Roasted Red Pepper Chili with Zucchini and Quinoa

This recipe is a great fall/winter recipe and its also great to eat postpartum. If you are not pregnant or recently had a baby skip the next few paragraphs to go straight to the recipe (and pass on to your pregnant friends). 🙂

This past weekend I took a placenta encapsulation training with Deb Pocica of Tranquil Transitions. The weekend was packed with so much useful information regarding postpartum recovery (and lots of it has nothing to do with placentas!). Since having a child of my own I have become super passionate about “mothering the mother”. We spend so much of our energy as mothers-to-be and society in general on the pregnancy and baby. The period of time following birth is an important time for a new mom to be nurtured so she can recover both physically and emotionally. Even the best of births are still hard work on a body!

In Traditional Chinese Medicine the postpartum period is a time of warming the mother up. This is often referred to in other cultures as mother-warming or mother-roasting but we will talk more about that later this week. It is believed that labor and delivery is depleting and leaves the woman susceptible to illness and cold. If the months following birth are filled with rest and nurture it is believed that a woman can actually heal other imbalances (allergies, eczema etc). If a woman fails to take good care of herself or lacks proper support from family and friends (or postpartum doula) problems such as postpartum depression can arise.

The easiest way to warm the body up is to eat warming and nourishing foods. Warming foods are those that are cooked, red veggies (especially those that “bleed” red like beets), and green leafy veggies are all strengthening especially for nourishing and building blood in Chinese Medicine. Especially the month after birth is an important time to eat homemade soups, chili, and stews. Avoid dairy (especially ice cream), raw foods and ice even in your water. Family and friends are always looking to help so ask some to cook for you or start a freezer stash of foods so you know you will be nourished in the weeks after your birth so you can spend as much time possible snuggling your new baby. 🙂

Here is a recipe to get your freezer stash going. And if you are not pregnant don’t worry this is an excellent fall/winter recipe in general! 🙂

I started with this recipe, below are my adaptations.
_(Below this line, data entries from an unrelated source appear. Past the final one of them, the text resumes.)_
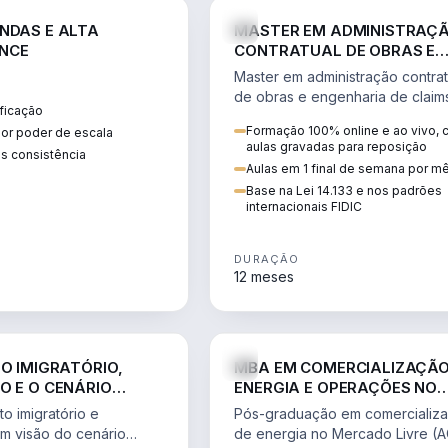
ENGE
NDAS E ALTA
MASTER EM ADMINISTRAÇ
NCE
CONTRATUAL DE OBRAS E
ENGENHARIA DE CLAIMS
Master em administração contrat
de obras e engenharia de claim
ficação
ciclo do contrato, fundamentaç
Formação 100% online e ao vivo,
ior poder de escala
pleitos, delay analysis e FIDIC.
aulas gravadas para reposição
s consistência
Aulas em 1 final de semana por m
Base na Lei 14.133 e nos padrões
internacionais FIDIC
DURAÇÃO
12 meses
DIREITO
ENGE
TO IMIGRATÓRIO,
MBA EM COMERCIALIZAÇÃO
O E O CENÁRIO
ENERGIA E OPERAÇÕES NO
ONAL
MERCADO LIVRE
o imigratório e
Pós-graduação em comercializ
om visão do cenário
de energia no Mercado Livre (A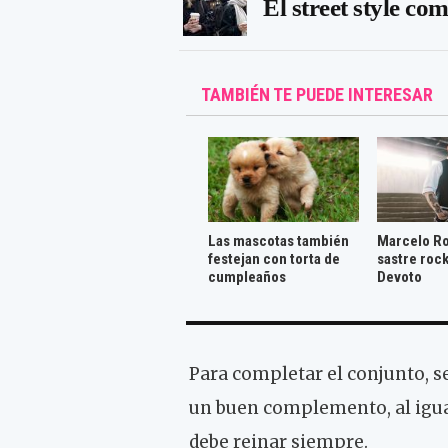
El street style co
TAMBIÉN TE PUEDE INTERESAR
Las mascotas también
Marcelo Ro
festejan con torta de
sastre roc
cumpleaños
Devoto
Para completar el conjunto, sea
un buen complemento, al igua
debe reinar siempre.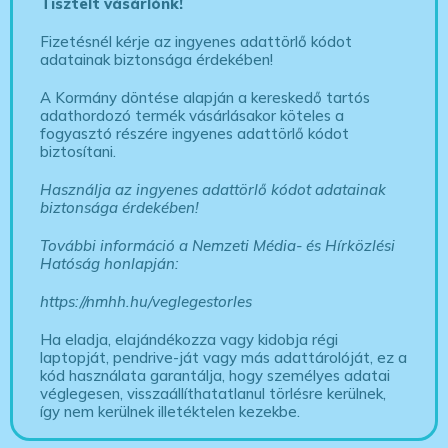
Tisztelt vásárlónk!
Fizetésnél kérje az ingyenes adattörlő kódot
adatainak biztonsága érdekében!
A Kormány döntése alapján a kereskedő tartós
adathordozó termék vásárlásakor köteles a
fogyasztó részére ingyenes adattörlő kódot
biztosítani.
Használja az ingyenes adattörlő kódot adatainak
biztonsága érdekében!
További információ a Nemzeti Média- és Hírközlési
Hatóság honlapján:
https://nmhh.hu/veglegestorles
Ha eladja, elajándékozza vagy kidobja régi
laptopját, pendrive-ját vagy más adattárolóját, ez a
kód használata garantálja, hogy személyes adatai
véglegesen, visszaállíthatatlanul törlésre kerülnek,
így nem kerülnek illetéktelen kezekbe.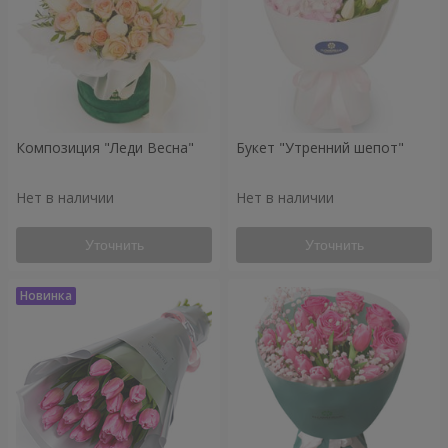
Композиция "Леди Весна"
Букет "Утренний шепот"
Нет в наличии
Нет в наличии
Уточнить
Уточнить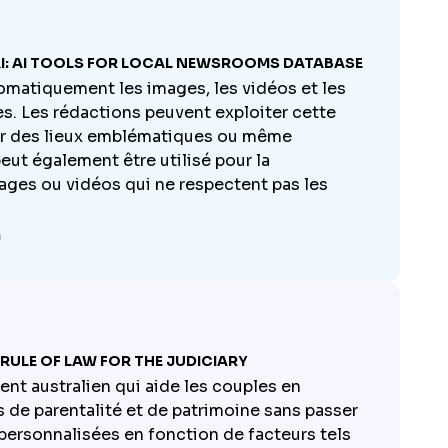
I: AI TOOLS FOR LOCAL NEWSROOMS DATABASE
omatiquement les images, les vidéos et les
ges. Les rédactions peuvent exploiter cette
ier des lieux emblématiques ou même
peut également être utilisé pour la
ges ou vidéos qui ne respectent pas les
n
RULE OF LAW FOR THE JUDICIARY
nt australien qui aide les couples en
s de parentalité et de patrimoine sans passer
s personnalisées en fonction de facteurs tels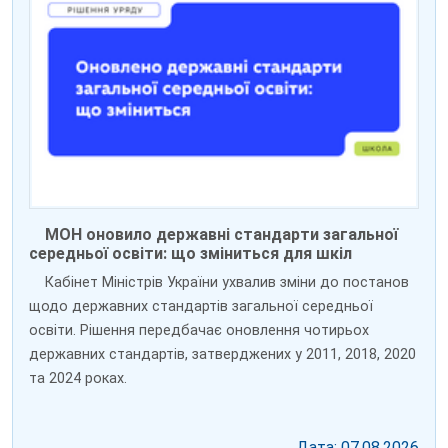
МОН оновило державні стандарти загальної
середньої освіти: що зміниться для шкіл
Кабінет Міністрів України ухвалив зміни до постанов
щодо державних стандартів загальної середньої
освіти. Рішення передбачає оновлення чотирьох
державних стандартів, затверджених у 2011, 2018, 2020
та 2024 роках.
Дата: 07.08.2026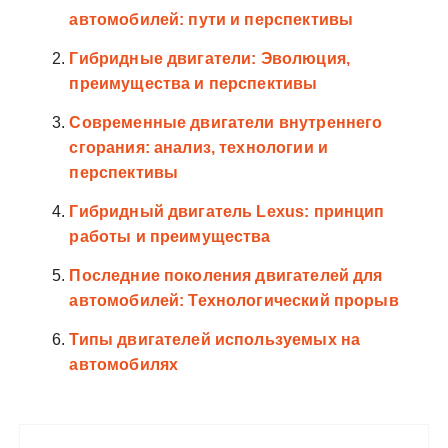
автомобилей: пути и перспективы
Гибридные двигатели: Эволюция,
преимущества и перспективы
Современные двигатели внутреннего
сгорания: анализ, технологии и
перспективы
Гибридный двигатель Lexus: принцип
работы и преимущества
Последние поколения двигателей для
автомобилей: Технологический прорыв
Типы двигателей используемых на
автомобилях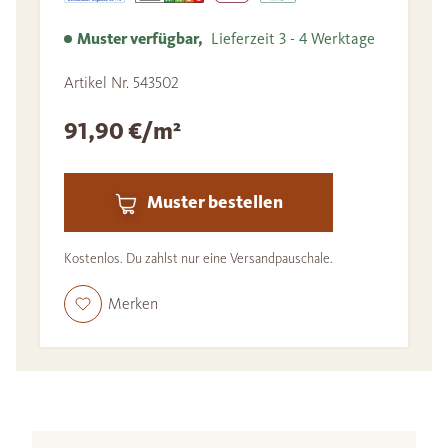
Muster verfügbar,
Lieferzeit 3 - 4 Werktage
Artikel Nr. 543502
91,90 €/m²
Muster bestellen
Kostenlos. Du zahlst nur eine Versandpauschale.
Merken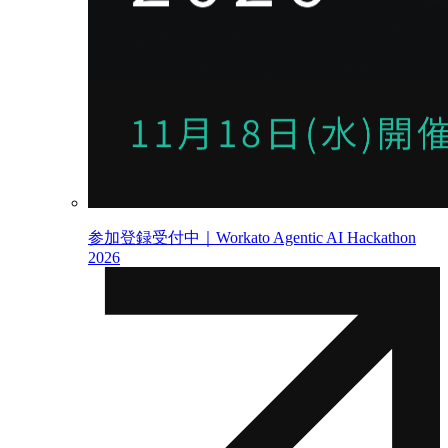
参加登録受付中｜Workato Agentic AI Hackathon
2026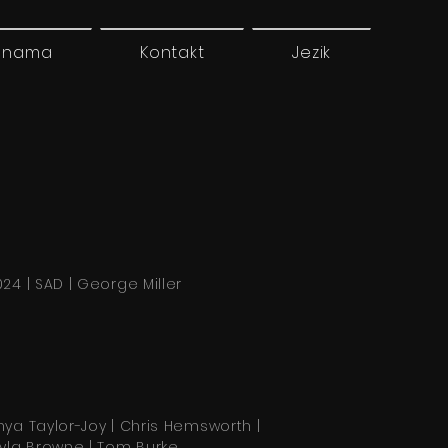
 nama
Kontakt
Jezik
024 | SAD | George Miller
nya Taylor-Joy | Chris Hemsworth |
lyla Browne | Tom Burke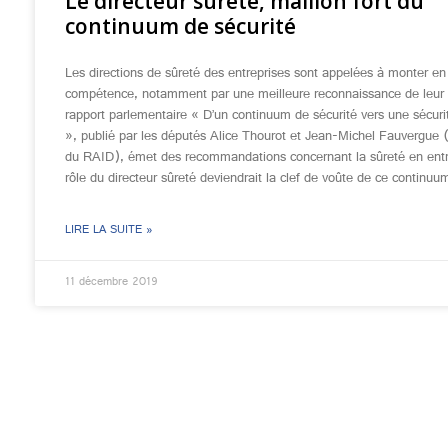
Le directeur sûreté, maillon fort du
continuum de sécurité
Les directions de sûreté des entreprises sont appelées à monter en
compétence, notamment par une meilleure reconnaissance de leur 
rapport parlementaire « D’un continuum de sécurité vers une sécuri
», publié par les députés Alice Thourot et Jean-Michel Fauvergue 
du RAID), émet des recommandations concernant la sûreté en entr
rôle du directeur sûreté deviendrait la clef de voûte de ce continuu
LIRE LA SUITE »
11 décembre 2019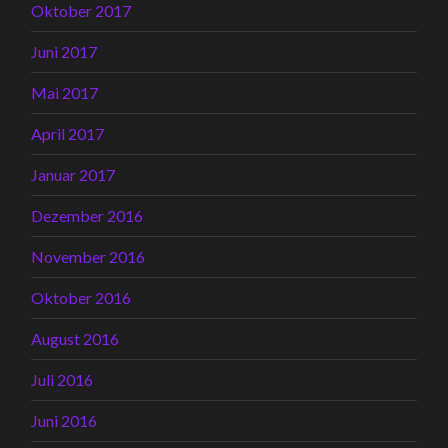
Oktober 2017
Juni 2017
Mai 2017
April 2017
Januar 2017
Dezember 2016
November 2016
Oktober 2016
August 2016
Juli 2016
Juni 2016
Roasted Red Pepper Chili with Zucchini and Quinoa

What you need:

  • 2 red bell peppers (heart/small intestine, {blood nourishing})
  • 4 teaspoons olive oil
  • 3 zucchini (chopped) (liver/gall bladder)
  • 1 medium onion (chopped) (lung/large intestine)
  • 4 garlic cloves, minced (lung/large intestine)
  • 1 tablespoon chili powder (warming)
  • 2 teaspoon ground cumin (warming)
  • 1 teaspoon Spanish smoked paprika (warming)
  • 1 cup chicken stock (homemade) or water (kidney/urinary bladder)
  • 1/2 cup uncooked quinoa, rinsed (lung/large intestine / spleen/stomach)
  • 1/4 teaspoon kosher salt (kidney/urinary bladder)
  • 1/4 teaspoon black pepper (kidney/urinary bladder)
  • 1 (14.5-ounce) can fire-roasted diced tomatoes with chipotles, undrained (I used tomatoes from the garden and roasted with the peppers) (heart/small intestine)
  • 1 15 ounce of white kidney beans (kidney/urinary bladder / lung/large intestine)
  • 1 15 ounce of red kidney beans (kidney/urinary bladder / heart/small intestine)
  • ground beef (organic and hormone free preferably)


Preheat broiler

Cut bell peppers and tomatoes in half lengthwise; discard seeds and membranes. Place halves, skin sides up, on a foil-lined baking sheet, and flatten with hand. Broil 10 minutes or until blackened. Let stand 10 minutes. Peel and coarsely chop.

In large pot cook onion and garlic until onions are translucent. Add ground beef and cook until browned. Sprinkle cumin, chili powder, paprika, salt and pepper over ground beef. Add zucchini, tomatoes, and peppers. I added an extra sprinkle of all the spices after I added the veggies to the mix. 🙂 Add beans. Cook until veggies are tender.

In a seperate pan pour quinoa and water and bring to boil. Reduce to simmer covered until water is consumed and quinoa is soft. Mix quinoa with meat and veggies.